Furthermore, if it were accepted that "being narrower" implied a preference, then the application would point to different embodiments; 80 mg/dL is not the narrowest option for the trough level (see point 7.1 above),

and 60 mg to about 300 mg of alpha1-AT per kg of body weight is not the narrowest option for the dose range (see point 7.3 above).

In sum, a preference for features (ii) and (iii), and hence a pointer towards combining them with feature (i) in the context of bioavailability, is not derivable from the application.
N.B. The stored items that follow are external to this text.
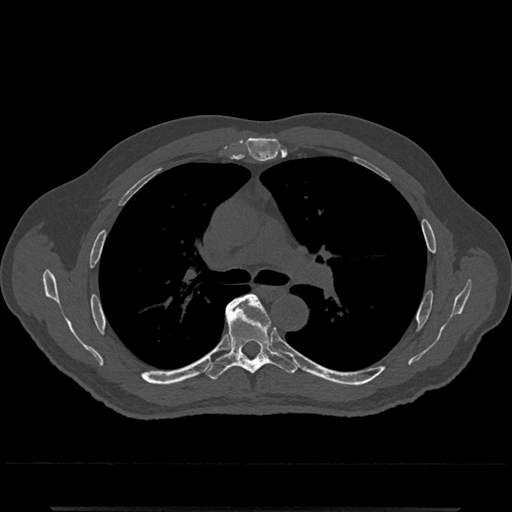
CT including the spine, one axial slice; position 785 of 797 along the scan axis; 120 kVp; bone window (W 1800 / L 400 HU); 0.5 mm slice thickness; 512 × 512 image matrix, field of view 393 × 393 mm. Male patient, age 67 years. From the clinical record (not read from this slice): primary cancer: prostate.
Outlined on this slice (semi-automatically segmented with operator editing):
- T5 vertebra: bounding box <236,295,268,316> (left, top, right, bottom; pixels)
- T6 vertebra: <206,299,298,379>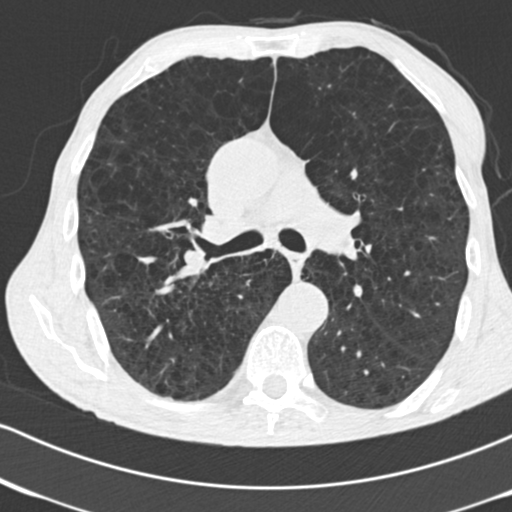
Low-dose screening chest CT, one axial slice. Position 105 of 182 along the scan axis. Reconstruction kernel B30f. 120 kVp. Lung window (W 1500 / L -600 HU). 2 mm slice thickness. 512 × 512 image matrix, field of view 316 × 316 mm.
Annotated regions visible in this slice (manually delineated by an expert):
- lesion 1 (tumor, lower lobe of right lung): box from (x=176, y=266) to (x=201, y=280) px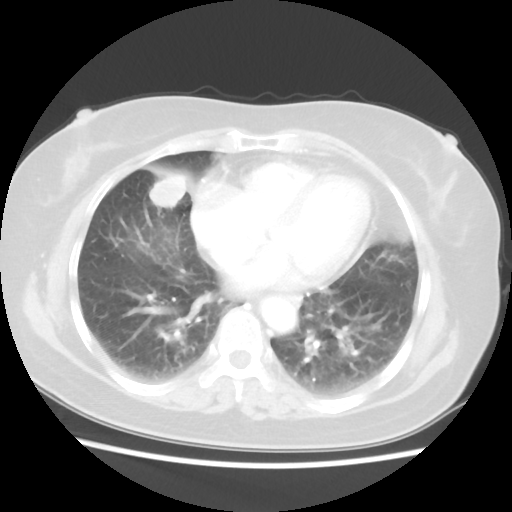
Chest CT, one axial slice; slice 20 of 48 in the series (ordered by position); 100 kVp; lung window (W 1500 / L -600 HU); 512 × 512 image matrix, field of view 343 × 343 mm. Patient: female, 61 years. From the clinical record (not read from this slice): clinical TNM (as recorded): T1c N0 M0.
Structures marked on this image (bounding box drawn by a radiologist):
- lung tumour (recorded histology: adenocarcinoma): bounding box <143,167,188,215> (left, top, right, bottom; pixels)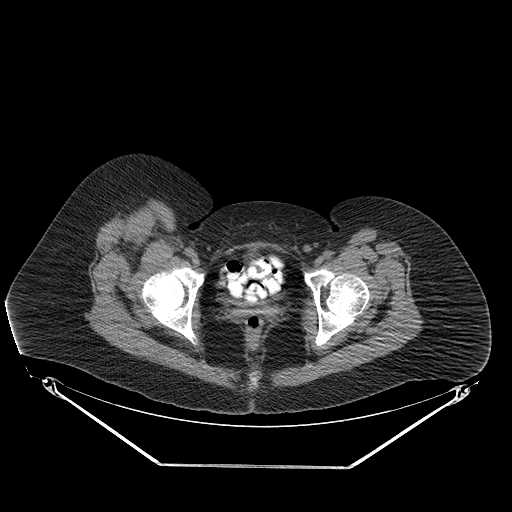
CT of an extremity soft-tissue mass (from a PET/CT study), one axial slice; position 69 of 267 along the scan axis; reconstruction kernel STANDARD; soft-tissue window (W 400 / L 40 HU); 3.75 mm slice thickness; 512 × 512 image matrix, field of view 500 × 500 mm. Female patient. Case-level facts recorded for this patient, not image findings: histological type: malignant solitary fibrous tumor; grade: intermediate; site of the primary tumour: right thigh.
Structures marked on this image (expert contour drawn on MRI and transferred to this co-registered scan by the dataset authors):
- gross tumour volume including surrounding oedema: bounding box [x1, y1, x2, y2] px = [114, 217, 161, 243]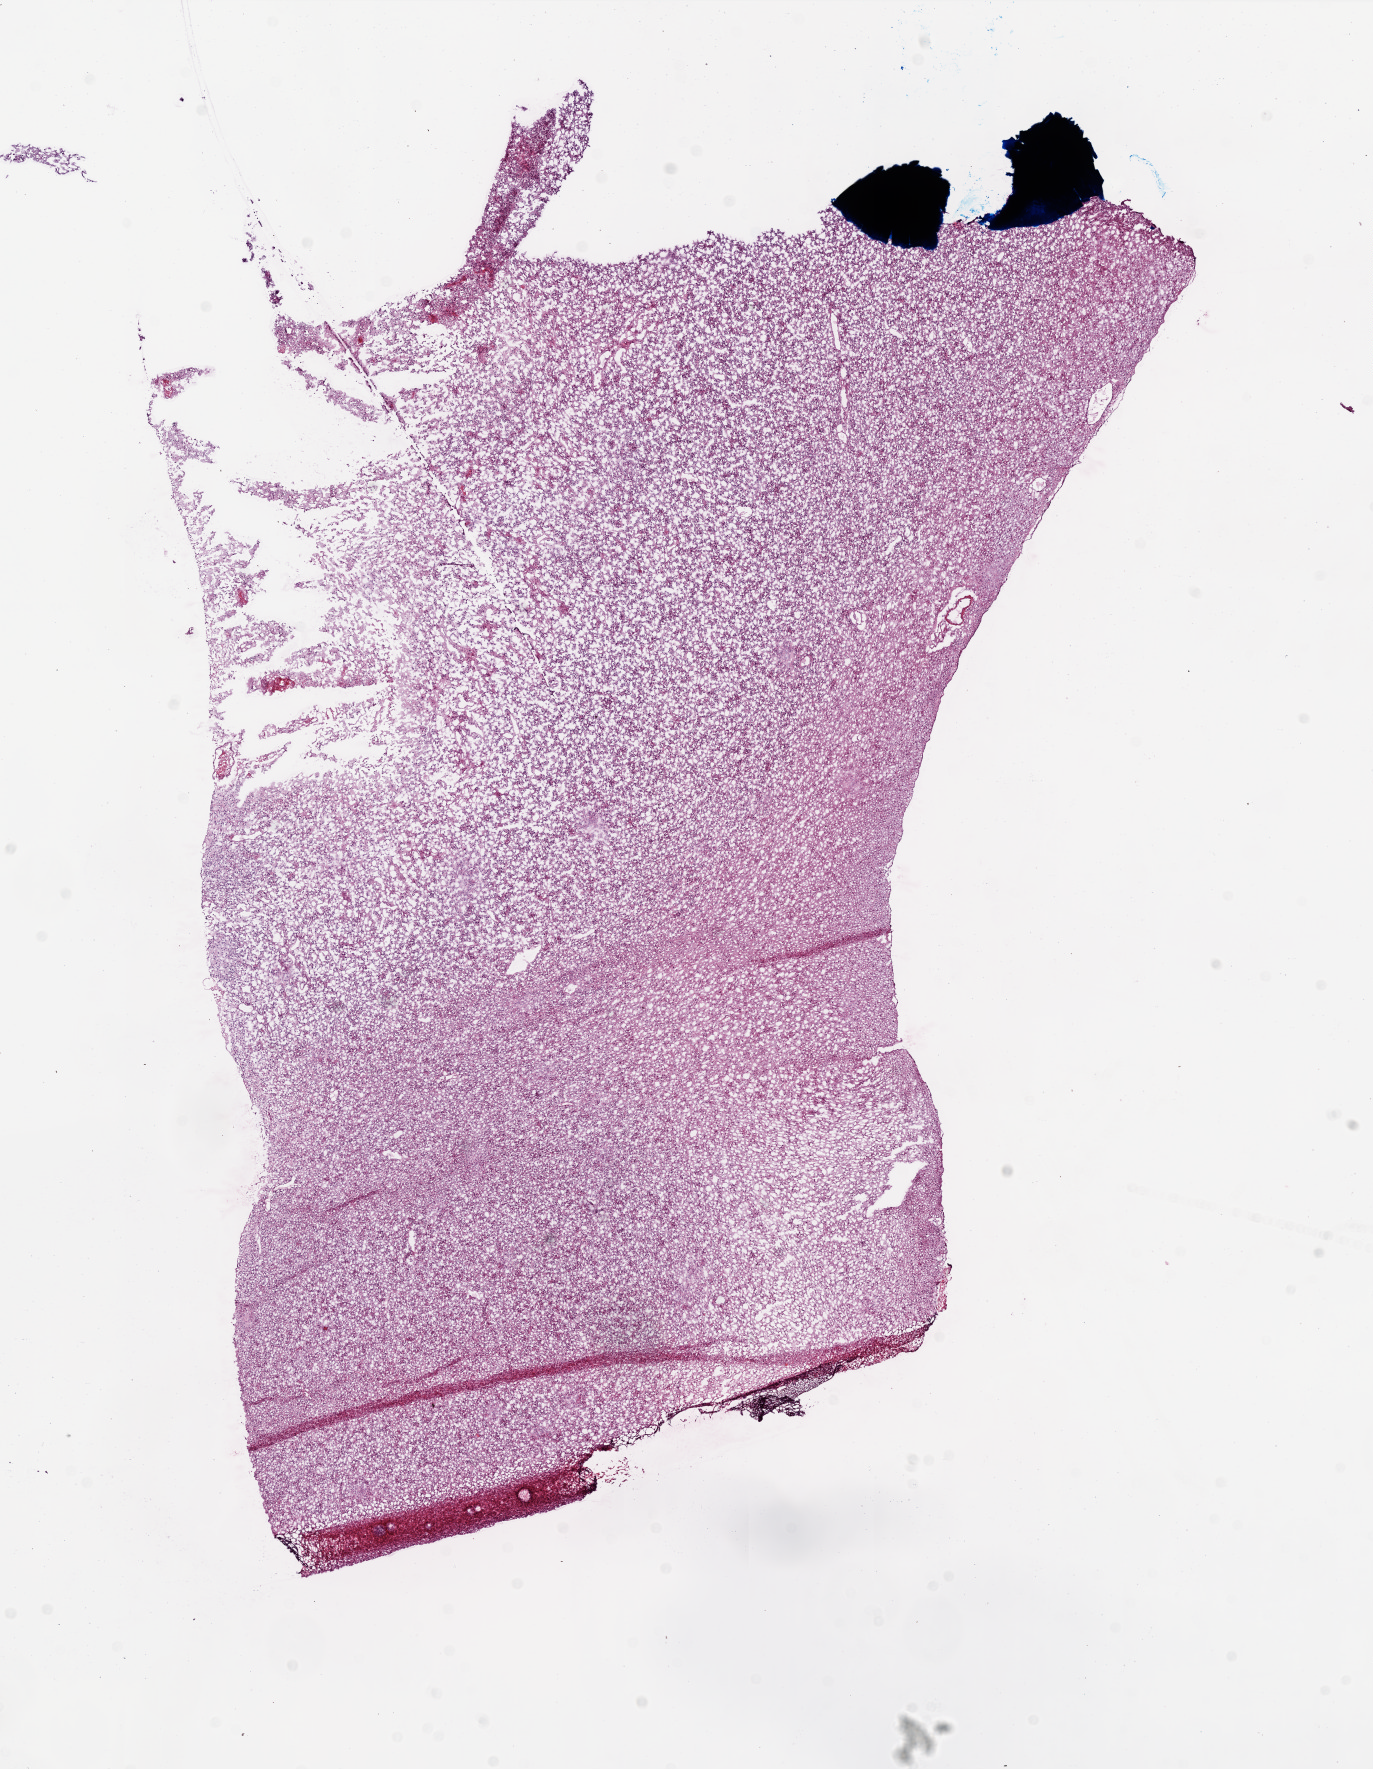
Digitized Hematoxylin and eosin (H&E) stained tissue section (whole slide), low-resolution overview of the scanned area, about 11.0 x 14.2 mm, frozen section from the top of the tissue portion, sample: primary tumour, brain. Male patient; age at initial diagnosis 68 years. Composition of this section per pathologist review: tumour cells 95%, tumour nuclei 100%, normal cells 0%, stromal cells 0%, necrosis 5%. Inflammatory infiltration, as recorded: lymphocyte infiltration 0%.
• histologic diagnosis: Glioblastoma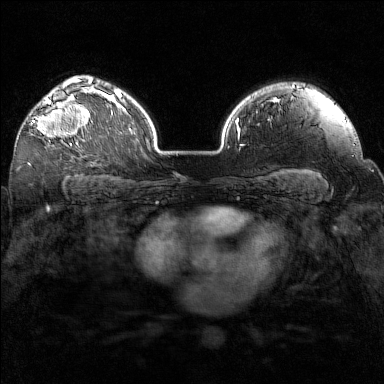
Breast MRI (dynamic contrast-enhanced), one axial slice. Position 110 of 160 along the scan axis. Dynamic contrast-enhanced series, time point 2 of 7 at this slice position (early post-contrast). 1.5 T. TE 1.8 ms, TR 5 ms. 384 × 384 image matrix, field of view 320 × 320 mm. Female patient.
Outlined on this slice (semi-automatically segmented with operator editing):
- enhancing-tissue mask used for the functional tumour volume (all voxels passing the contrast-enhancement thresholds inside the analysis volume; usually the tumour): bounding box <31,97,93,146> (left, top, right, bottom; pixels)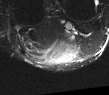
MRI of an extremity soft-tissue mass, one axial slice; slice 12 of 52 in the series (ordered by position); T2-weighted fat-saturated; MR volume resampled by the dataset authors to the PET/CT grid (not the native acquisition matrix); 3.27 mm slice thickness; 109 × 95 image matrix, field of view 106 × 93 mm. Male patient. From the clinical record (not read from this slice): histological type: synovial sarcoma; site of the primary tumour: left poplietal fossa.
Outlined on this slice (expert contour drawn on MRI and transferred to this co-registered scan by the dataset authors):
- gross tumour volume (mass): bounding box (x1, y1, x2, y2) in pixels: (58, 42, 75, 62)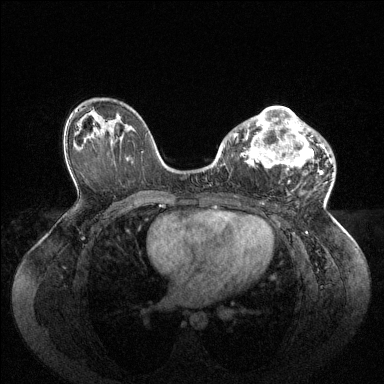
Breast MRI (dynamic contrast-enhanced), one axial slice; position 58 of 144 along the scan axis; dynamic contrast-enhanced series, time point 2 of 6 at this slice position (early post-contrast); 1.5 T; TE 1.6 ms, TR 4.6 ms; 1.2 mm slice thickness; 384 × 384 image matrix, field of view 400 × 400 mm. Female patient.
Outlined on this slice (semi-automatically segmented with operator editing):
- enhancing-tissue mask used for the functional tumour volume (all voxels passing the contrast-enhancement thresholds inside the analysis volume; usually the tumour): bounding box <233,106,333,183> (left, top, right, bottom; pixels)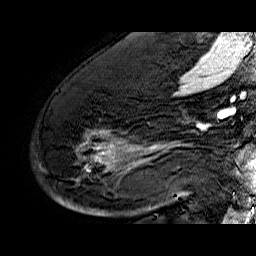
Breast MRI (dynamic contrast-enhanced), one sagittal slice. Slice 39 of 60 in the series (ordered by position). Dynamic contrast-enhanced series, time point 2 of 6 at this slice position (early post-contrast). 1.5 T. TE 6.4 ms, TR 32.9 ms. 4 mm slice thickness. 256 × 256 image matrix. Female patient. Case-level facts recorded for this patient, not image findings: setting: breast cancer imaged before/during neoadjuvant chemotherapy; receptor status: HR-positive, HER2-negative.
Structures marked on this image (semi-automatic segmentation, software-assisted and operator-edited):
- analysis volume of interest (the breast-tissue region the enhancement analysis was run in; not a lesion): bounding box [x1, y1, x2, y2] px = [50, 74, 176, 210]
- tumour enhancement mask (voxels above the 100 % enhancement threshold inside the analysis volume of interest): [59, 130, 176, 200]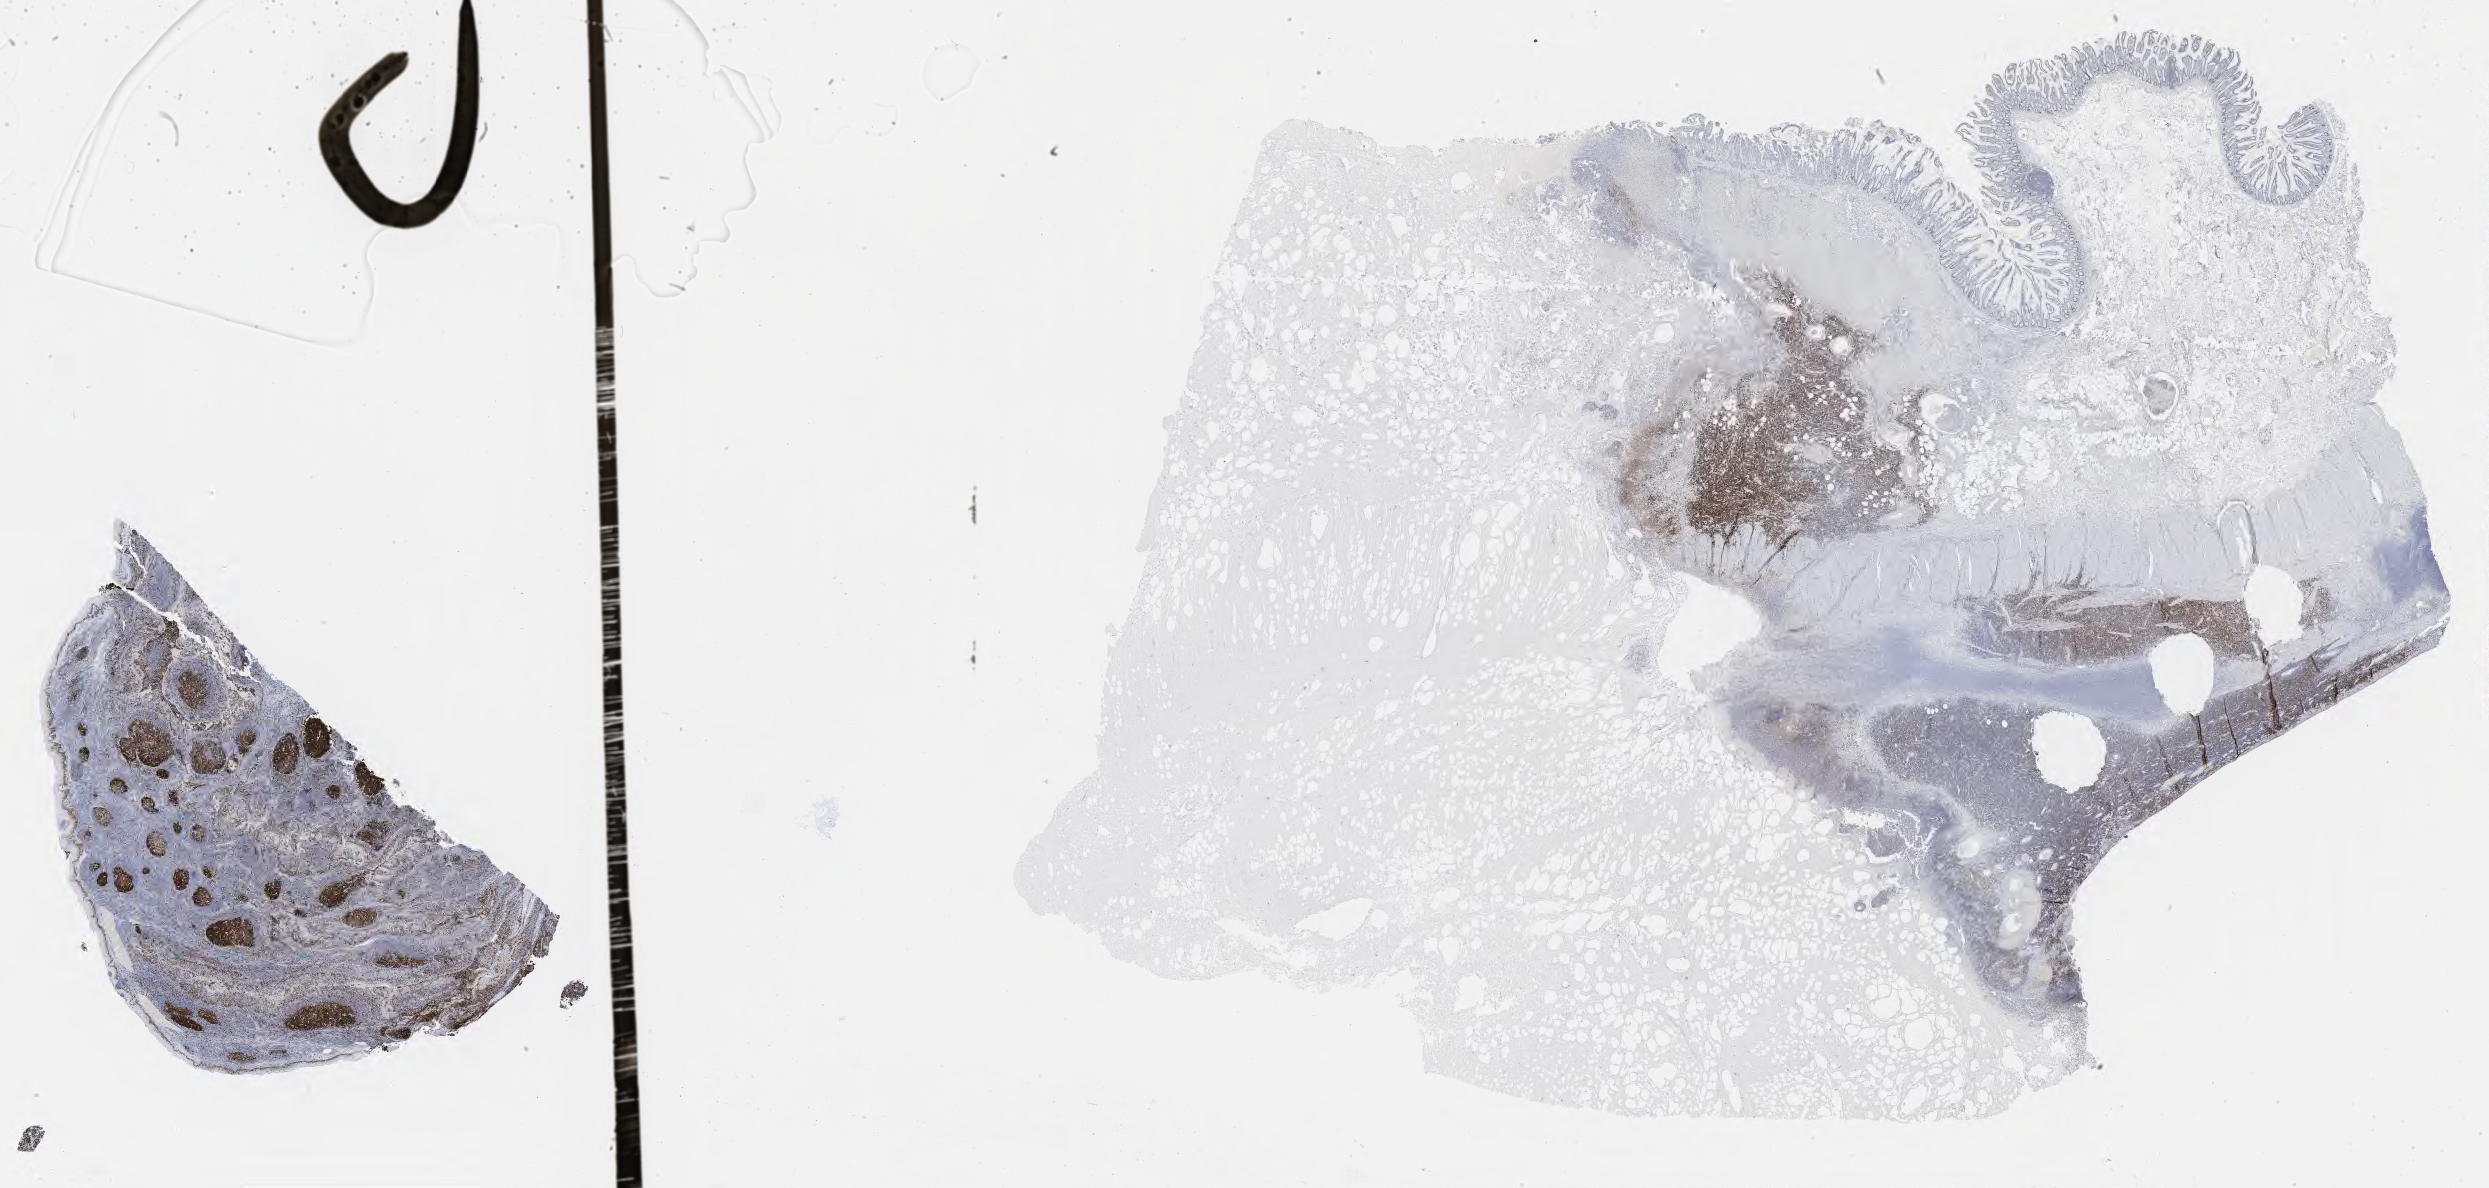
IHC for Ki-67, whole-slide image, a low-resolution overview of the entire scanned area, about 40.3 x 19.2 mm. Tumor tissue. Site: colon. Patient: male, 62 years old.
Diagnosis: Burkitt lymphoma, NOS.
22. Lastly, as regards the respondent's reliance on established case law for assessing novelty, the board notes that also when contesting novelty, the content of a document must not be treated as something in the nature of a reservoir from which features pertaining to separate embodiments may permissibly be drawn in order to create artificially a particular embodiment which would destroy novelty, unless the document itself suggests such a combination of features (see CLBA,

section I.C.4.2).

23. The board concludes that the subject-matter of claim 1 relates to subject-matter that is not directly and unambiguously derivable from the application as filed

(Article 123(2) EPC).

Auxiliary requests 2 to 6

24. The respondent requested that the opponent's appeal be rejected, implying that the patent be maintained on the basis of auxiliary request 1, but did not refer to its lower-ranking claim requests, i.e. auxiliary requests 2 to 6 submitted with the reply to the statement of grounds of appeal. In case the respondent implicitly wished to maintain the lower-ranking claim requests, the board notes the following.

25. Claim 1 of each of auxiliary requests 2 to 6 contains the same combination of features, (i), (ii) and (iii), as claim 1 of the main request (see section VI.). The reasoning set out above for claim 1 of the main request (see points 2. to 23.) therefore applies mutatis mutandis to the subject-matter of claim 1 of each of auxiliary requests 2 to 6. This was not disputed by the respondent. Consequently, the subject-matter of claim 1 of auxiliary requests 2 to 6 does not meet the requirements of Article 123(2) EPC.

Reimbursement of the appeal fee

26. As stated under section X. above, the patent proprietor withdrew its appeal before the decision was announced at oral proceedings. As a consequence, the appeal fee paid by the patent proprietor is to be reimbursed

at 25% in accordance with Rule 103(4)(a) EPC. A separate order for the reimbursement has been issued.